In futuro se dovessi cimentarti in una nuova esperienza letteraria pensi di sviluppare nuovamente una storia reale e drammatica o auspichi di cimentarti in un diverso genere?
«Ho già in mente una storia ispirata a fatti realmente accaduti. Una storia potente, che merita di essere raccontata. Contestualmente sto provando a scrivere un giallo - progetto al momento sospeso perché decisamente più ampio e impegnativo. Inoltre sto scrivendo un libro e alcuni racconti per l’infanzia».

Oltre che scrittrice e giornalista, chi è Maria Pia Nocerino, definita anche la “scrittrice maratoneta”?
«Ho avuto un passato da runner. Mi sono scoperta abbastanza veloce dopo la nascita dei miei figli; avevo iniziato per diletto, per ritrovare forma, e notando queste possibilità ho iniziato a gareggiare con una squadra a livello agonistico; sono arrivate le prime medaglie, alcuni podi e qualche coppa che mi hanno incentivata a proseguire. Ma sono arrivati anche i primi infortuni. Forse un giorno riprenderò (ride, ndr) ma è stato comunque un altro bel periodo che ricorderò sempre con affetto».

Sei molto richiesta come moderatrice di presentazioni di libri di altri autori e sei molto attiva sui social, da quanto vedo, con reel e recensioni: è una salvezza per la lettura?
«Sì, i social sono un'ottima vetrina. Non vanno demonizzati; anzi, se usati bene sono uno strumento di grande riscontro. In precedenza avevo un'altra pagina social dove parlavo di un'altra mia grande passione, i viaggi, e in precedenza ancora parlavo delle mie esperienze da runner. I libri mi hanno accompagnato da sempre, come la scrittura di poesie e racconti, che poi si sono affiancati alla stesura del libro».
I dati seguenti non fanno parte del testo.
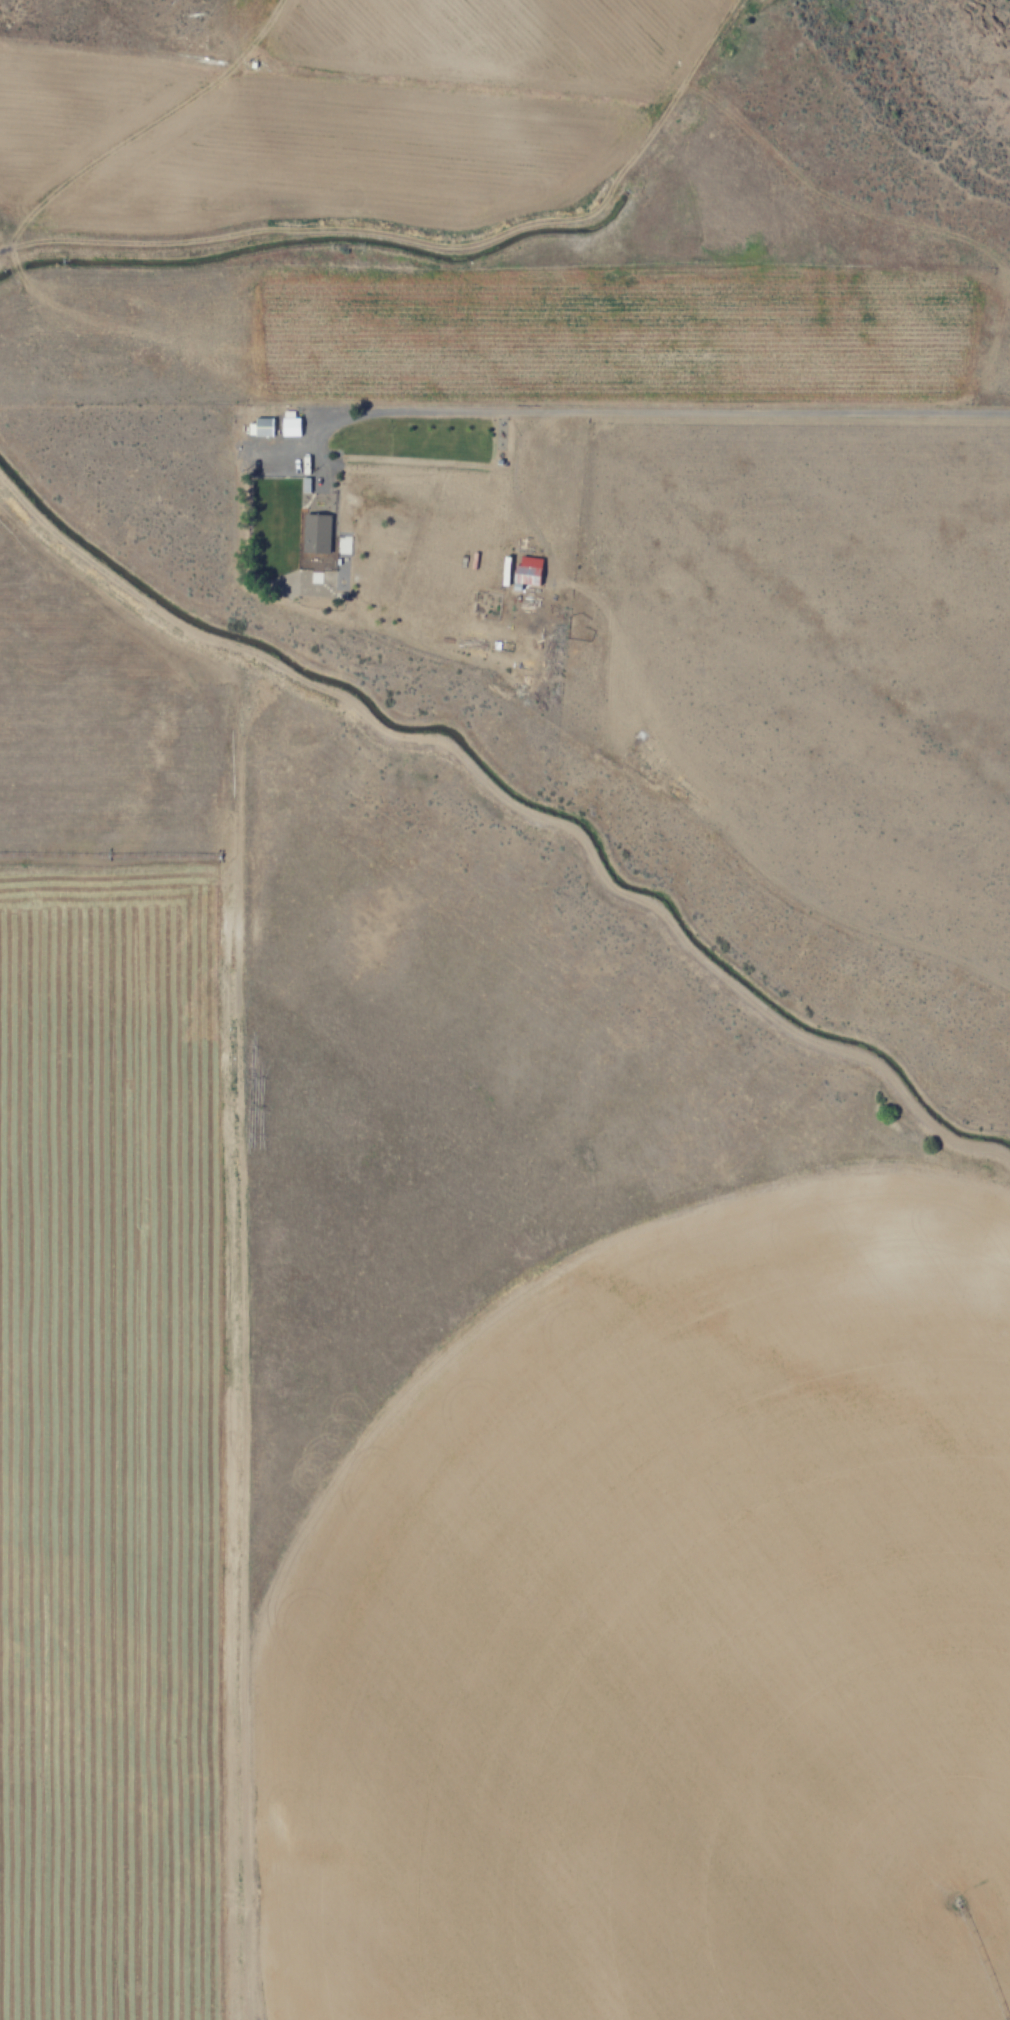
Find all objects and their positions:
road: (423, 230)
road: (644, 411)
building: (291, 423)
building: (261, 427)
building: (316, 533)
building: (528, 570)
crop: (484, 1158)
Chi ha letto il libro capirà questa domanda, mentre per chi non l'ha ancora fatto saprà cogliere questa citazione: Fermo restando che i tuoi punti fermi sono tuo marito e i tuoi figli, per fare breccia nel tuo cuore più chance con un gelato o con un gattino?
«Non si possono avere entrambi? (ride, ndr). Un gattino lo prenderei volentieri, certo. Non ne ho a casa, ma ho la passione per i gatti rossi, e come dicevi chi ha letto Spire comprenderà questo riferimento, ispirato dai gatti che si radunavano nel cortile dove vivo, tra cui uno con un orecchio piegato che io e mia figlia avevamo chiamato Pablo. Alcuni sanitari mi hanno suggerito questo riferimento proprio perché la pet therapy funziona bene nei casi di Alzheimer dal momento che il gatto (e/o il cane) non chiede nulla in cambio se non affetto e quindi non alimenta la confusione del malato».
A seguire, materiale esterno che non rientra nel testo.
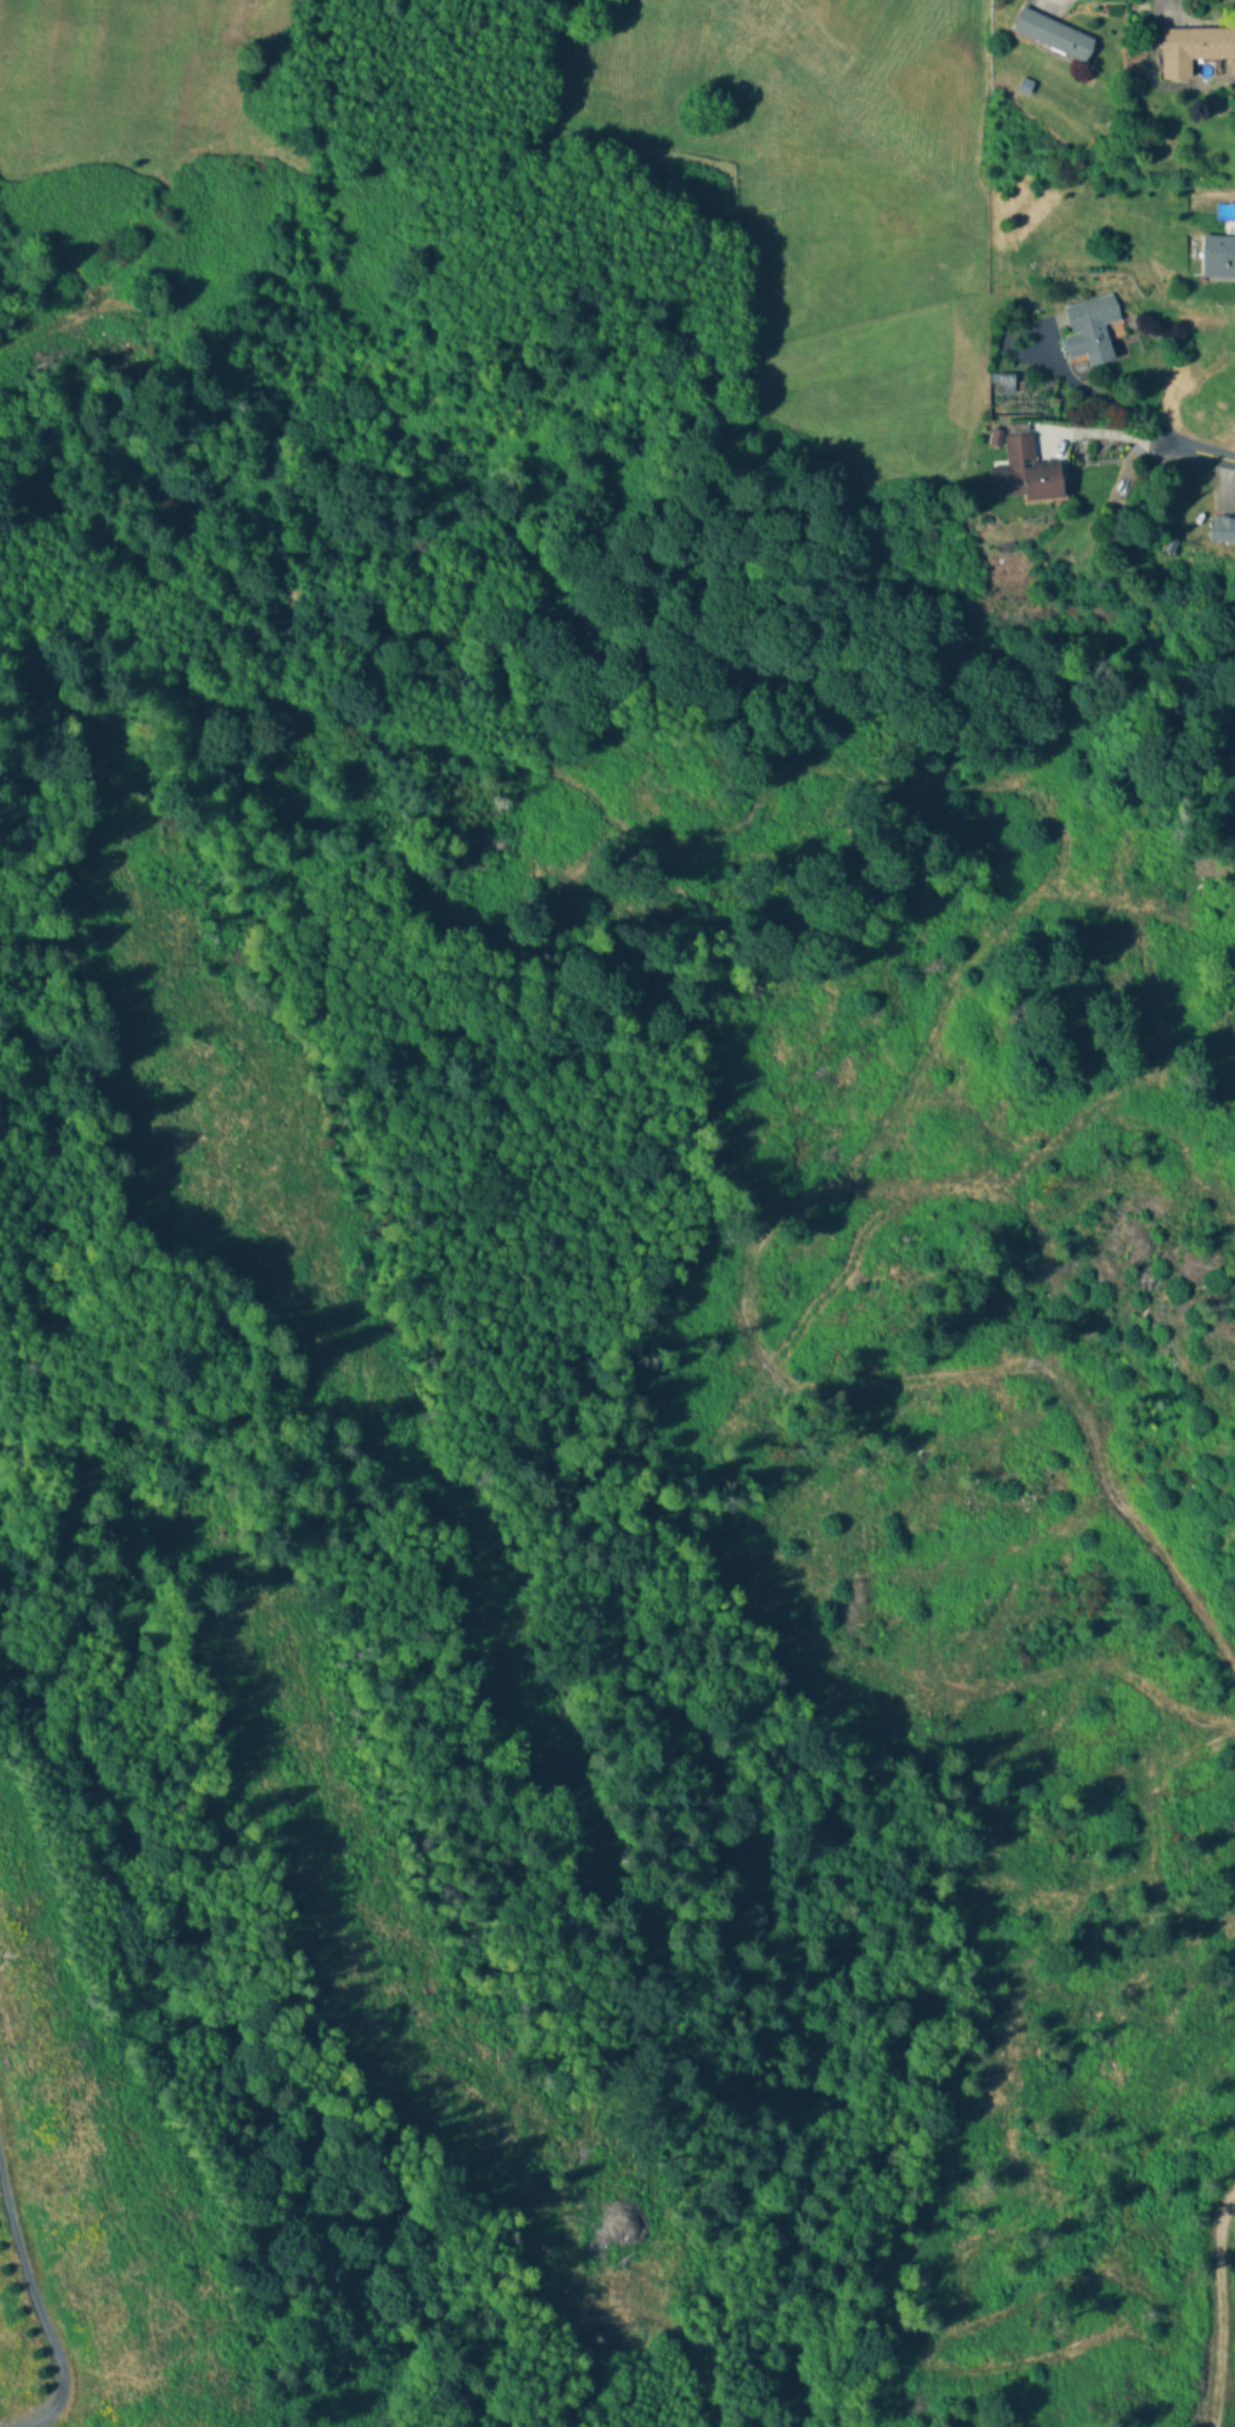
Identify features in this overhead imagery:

Nelle tue vesti di giornalista e scrittrice hai mai dovuto confrontarti con la parola 'bavaglio'?
«No. Come giornalista ho quasi sempre parlato di cultura cercando di mettere in evidenza il meglio della vita: libri, arte, viaggi, cinema, teatro, etc. Se affrontassi tematiche più scottanti probabilmente in determinate circostanze il bavaglio mi sarebbe stato messo, ma ritengo che avrei saputo affrontarlo».